Between 2015 and 2020, Oxford Archaeology and MOLA (Museum of London Archaeology) investigated, prior to development, parts of a Civil War rampart buried below an access yard to Savile House at New College School in Oxford. The city’s defences were established in 1642, when Charles I made the town his de-facto capital, and continued to be added to until 1646, when the Royalist garrison surrendered to Parliamentarian forces.

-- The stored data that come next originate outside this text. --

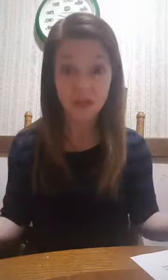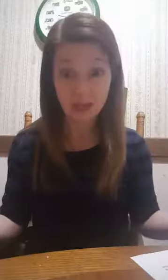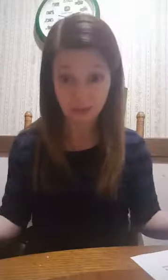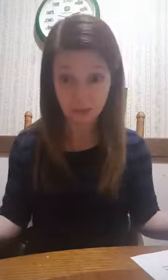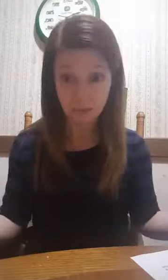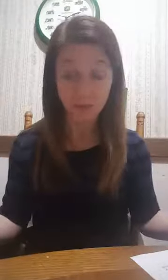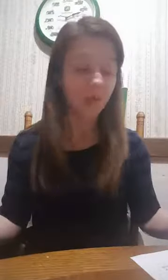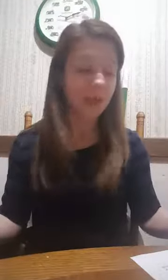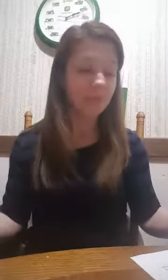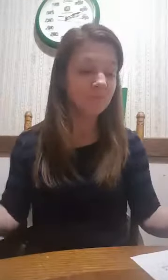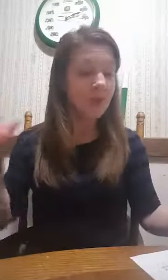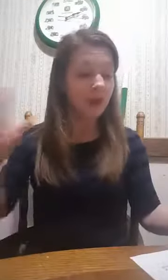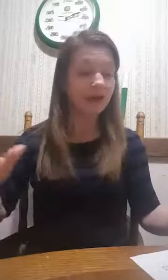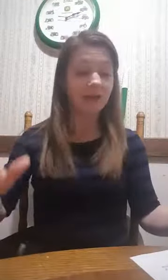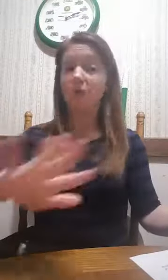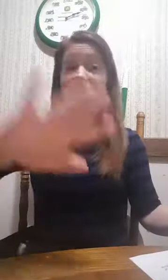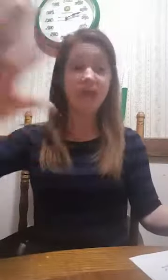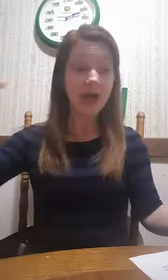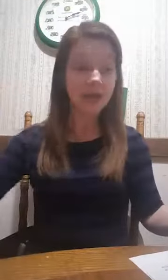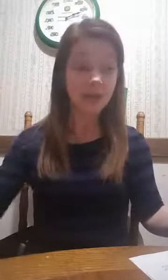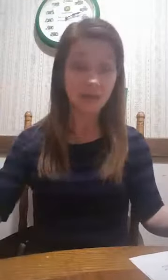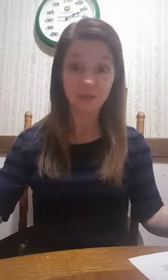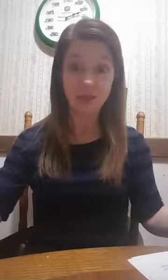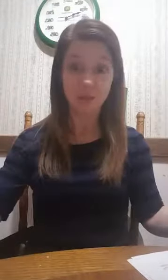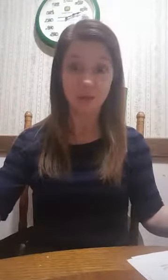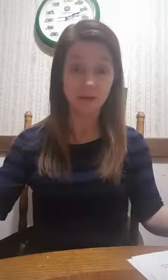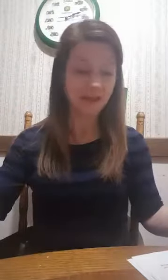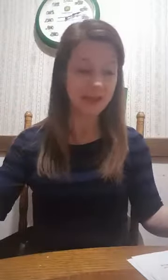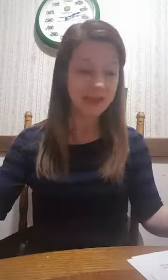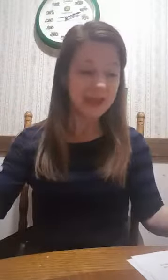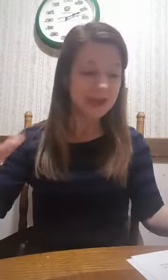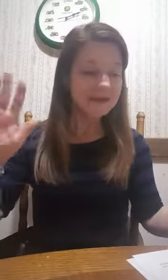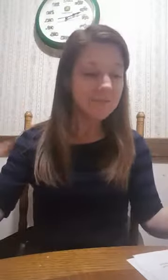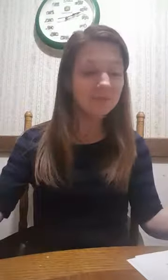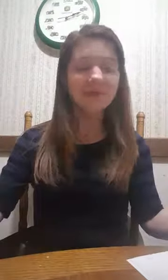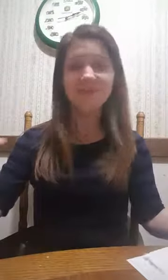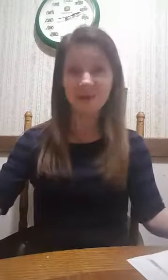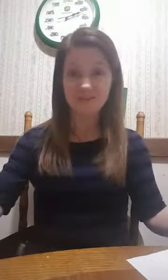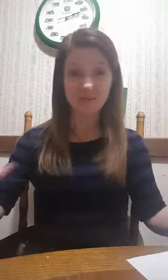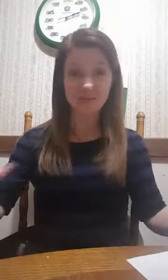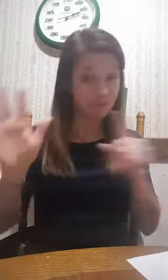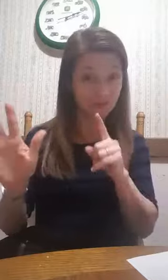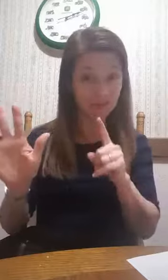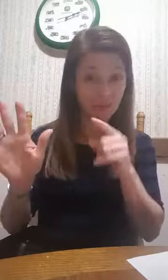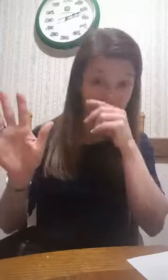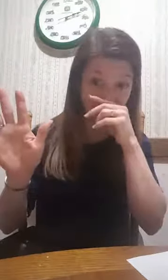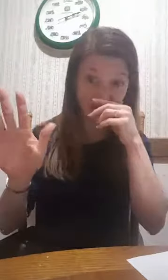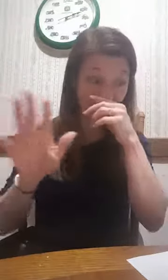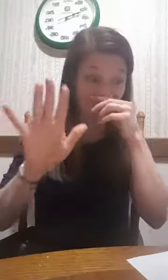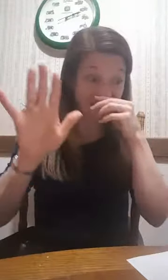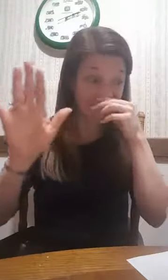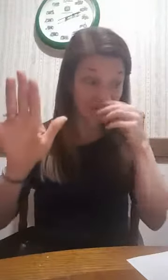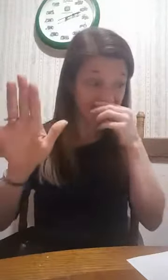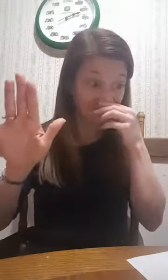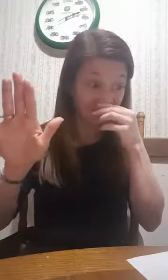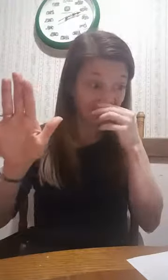that I sleep, okay. All right, so that is that one, okay. Number seven, so we just did number six, which is to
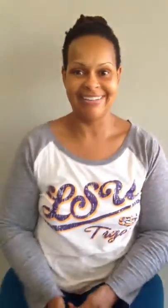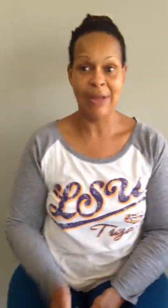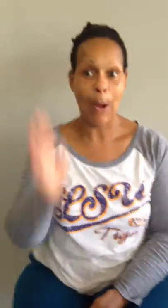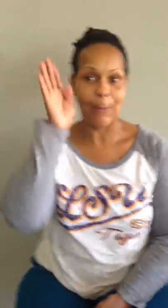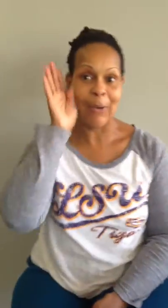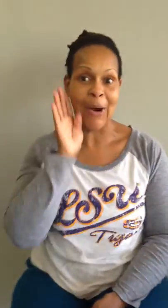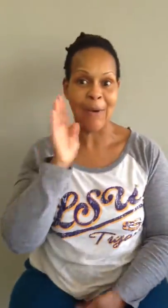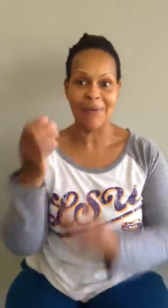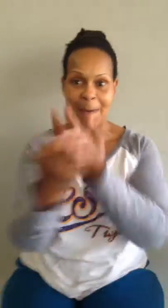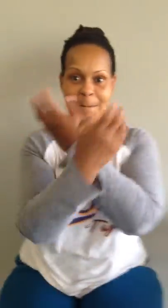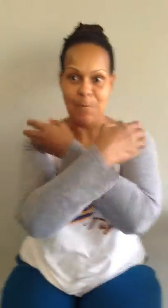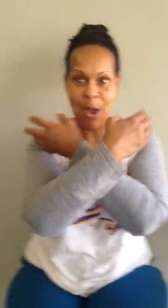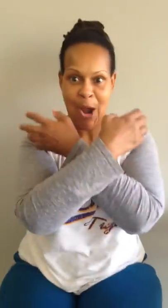Brawn Bear.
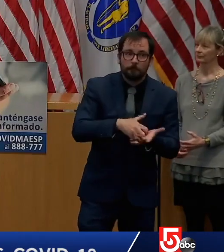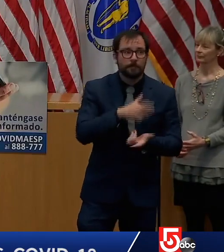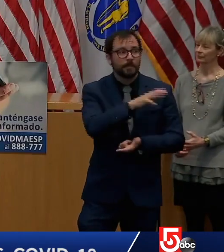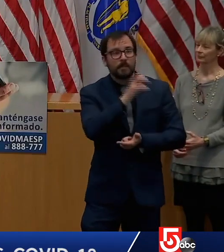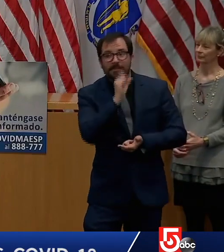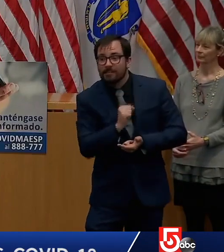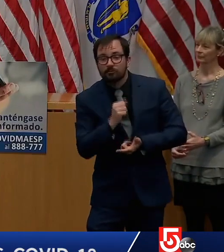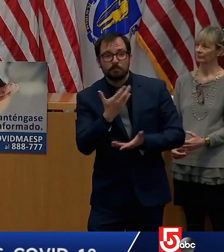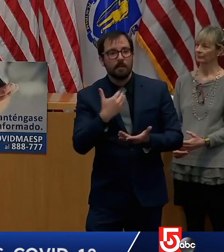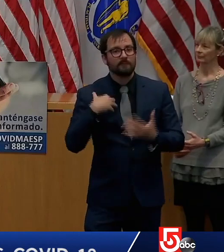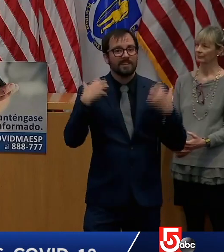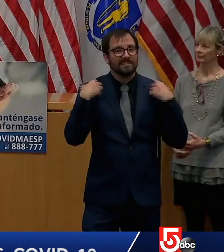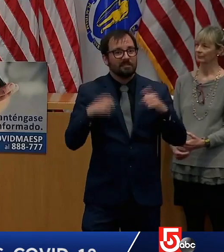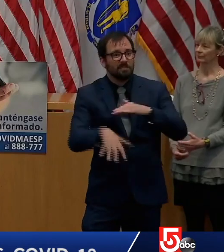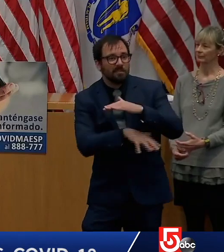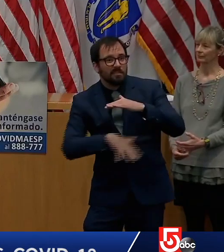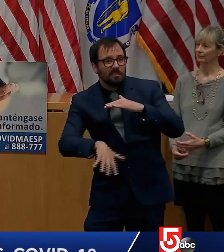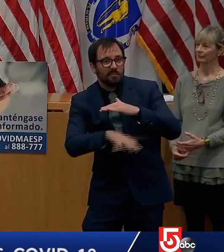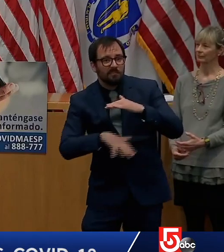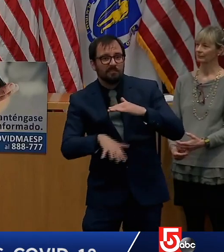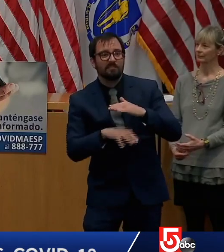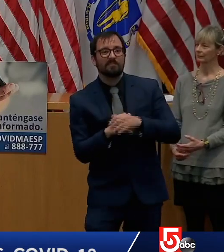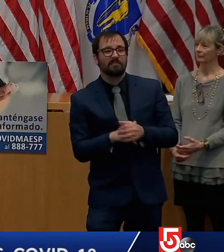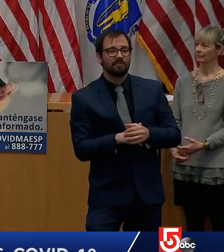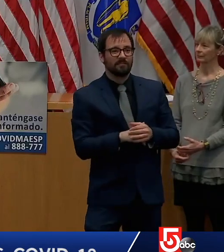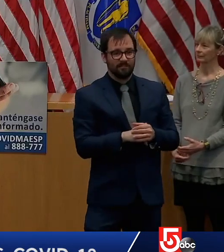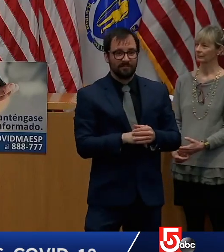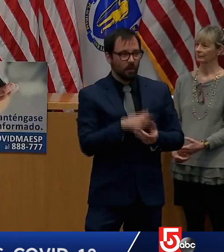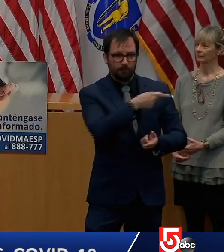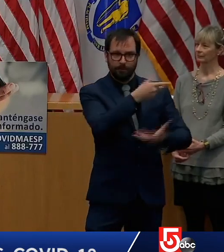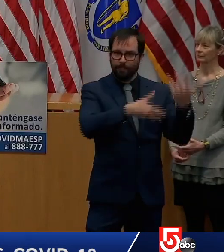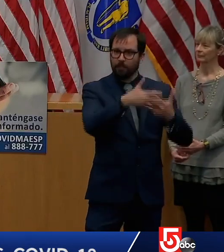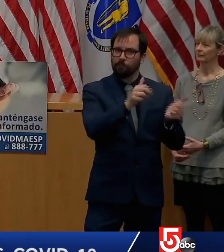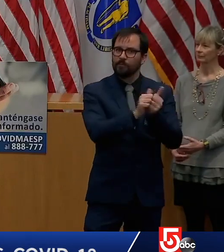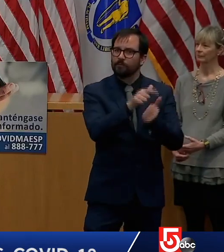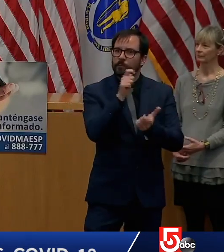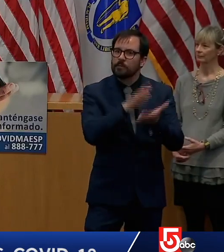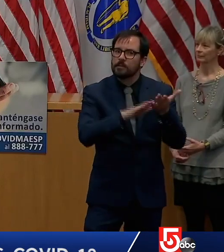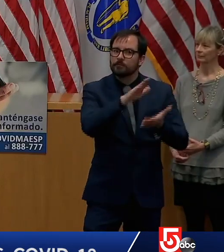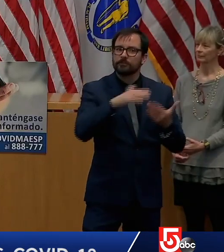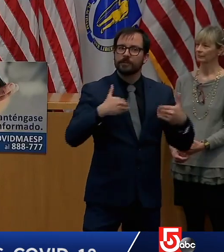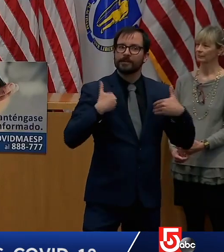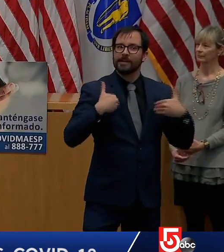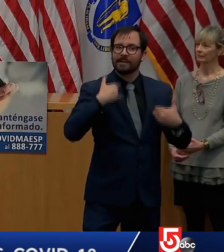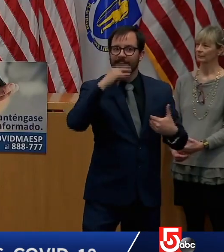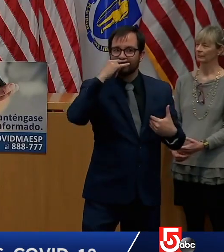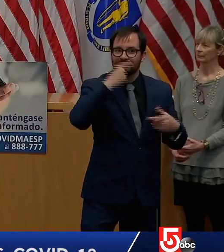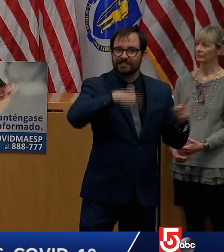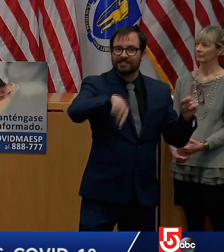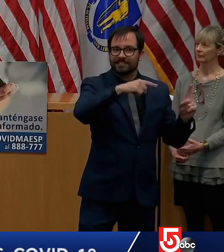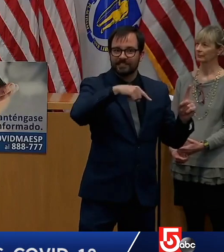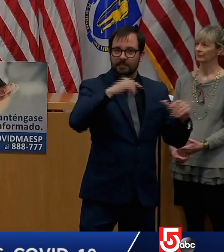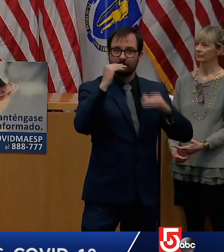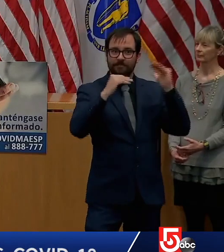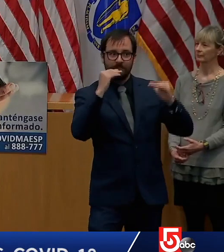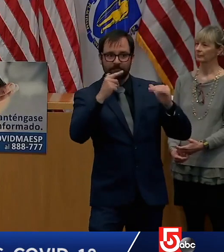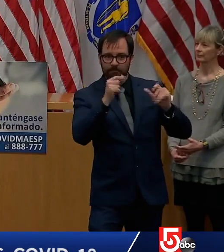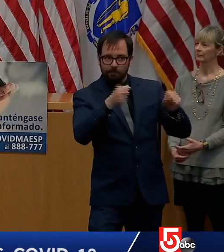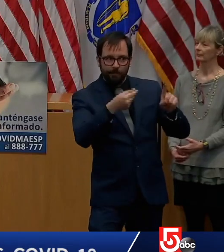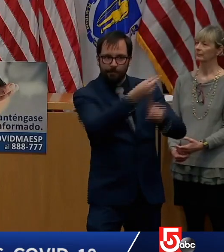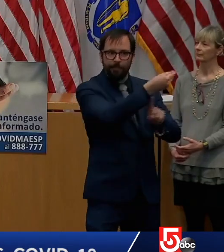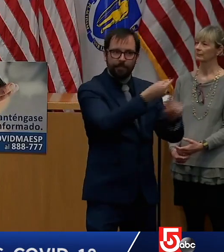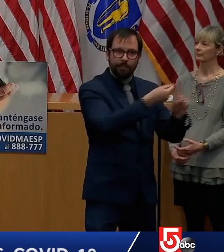contact with a lot of the kids in the college setup. The same thing would be true in the K-12 space. And you start working through those issues and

Where truncated Civil War ramparts have been found elsewhere in Oxford, they are made up of tips of gravel and soil. Here, though, the dumps of gravel (which might represent a refortification of an earlier line slighted by Parliamentarian troops) covered a bank made of stacks of turf overlying Roman rural settlement remains. The archaeologists were mindful of a theory by David Sturdy, former Assistant Keeper at the Ashmolean Museum, that an outer late-Saxon rampart may run along this east–west line. Careful excavation of the lower rampart in sieved spits only revealed post-Norman Conquest pottery, however, while scientific dating techniques produced a wide range of dates. The working hypothesis is therefore that the turf stacks are part of the Civil War construction, although a degree of uncertainty remains.

Based on this work, MOLA have produced a reconstruction drawing depicting the inner line of the Royalist defences. A plaque was also recently unveiled by the Mayor of Oxford (above) to mark the course of the earthwork on the ground. The hope is that the surviving earthworks – a remarkable reminder of when Oxford lay at the heart of national events – can now be better appreciated.